Task directions:
In the records that follow, show each line where the word "elbow" is present.

_ _ _ _

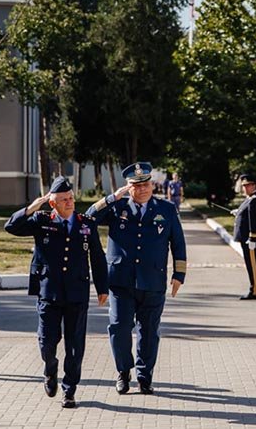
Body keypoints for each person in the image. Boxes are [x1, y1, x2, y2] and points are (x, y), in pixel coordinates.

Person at [5, 177, 108, 408]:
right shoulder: (42, 221)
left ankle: (69, 389)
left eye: (71, 198)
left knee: (75, 345)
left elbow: (98, 258)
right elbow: (11, 226)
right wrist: (33, 207)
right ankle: (50, 369)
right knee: (47, 341)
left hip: (77, 293)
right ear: (53, 203)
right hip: (48, 292)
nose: (70, 202)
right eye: (64, 200)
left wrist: (103, 288)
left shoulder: (86, 223)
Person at [87, 162, 187, 395]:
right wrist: (112, 197)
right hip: (121, 281)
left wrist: (178, 274)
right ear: (127, 187)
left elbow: (178, 243)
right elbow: (89, 218)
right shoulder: (116, 208)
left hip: (153, 281)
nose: (142, 189)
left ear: (152, 185)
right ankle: (123, 372)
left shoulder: (167, 209)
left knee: (149, 331)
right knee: (119, 327)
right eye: (135, 185)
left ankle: (144, 375)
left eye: (146, 184)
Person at [232, 174, 256, 299]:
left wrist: (252, 238)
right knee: (249, 264)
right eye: (244, 186)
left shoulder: (255, 200)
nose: (245, 188)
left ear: (253, 186)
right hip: (245, 238)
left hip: (250, 239)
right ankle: (253, 288)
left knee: (253, 265)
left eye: (248, 185)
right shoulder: (249, 199)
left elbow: (254, 221)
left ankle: (255, 290)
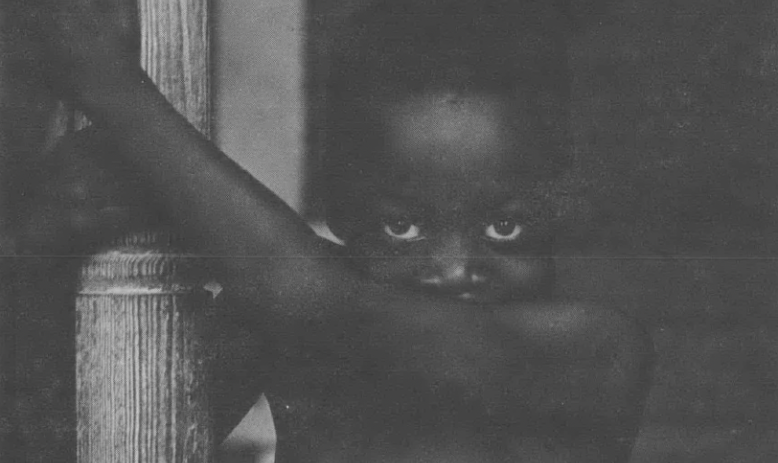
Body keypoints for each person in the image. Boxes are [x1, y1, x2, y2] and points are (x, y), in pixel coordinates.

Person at [32, 0, 654, 461]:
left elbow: (310, 298)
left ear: (561, 216)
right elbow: (105, 425)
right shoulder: (295, 319)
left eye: (505, 227)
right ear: (341, 215)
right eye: (404, 227)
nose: (456, 269)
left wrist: (113, 91)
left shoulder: (592, 350)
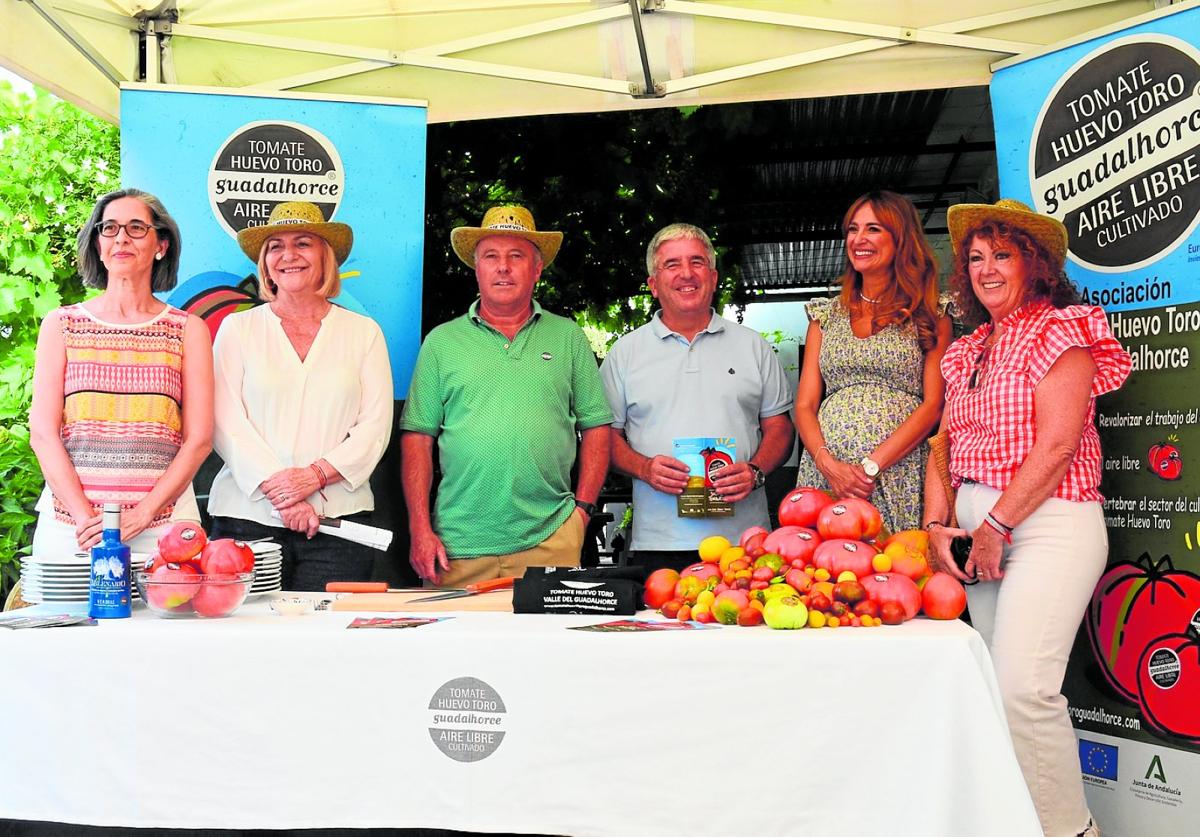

_ _ _ _

Final answer:
left elbow: (98, 258)
right elbow: (11, 226)
left elbow: (178, 243)
right elbow: (89, 218)
left elbow: (254, 221)
left elbow: (310, 298)
right elbow: (105, 425)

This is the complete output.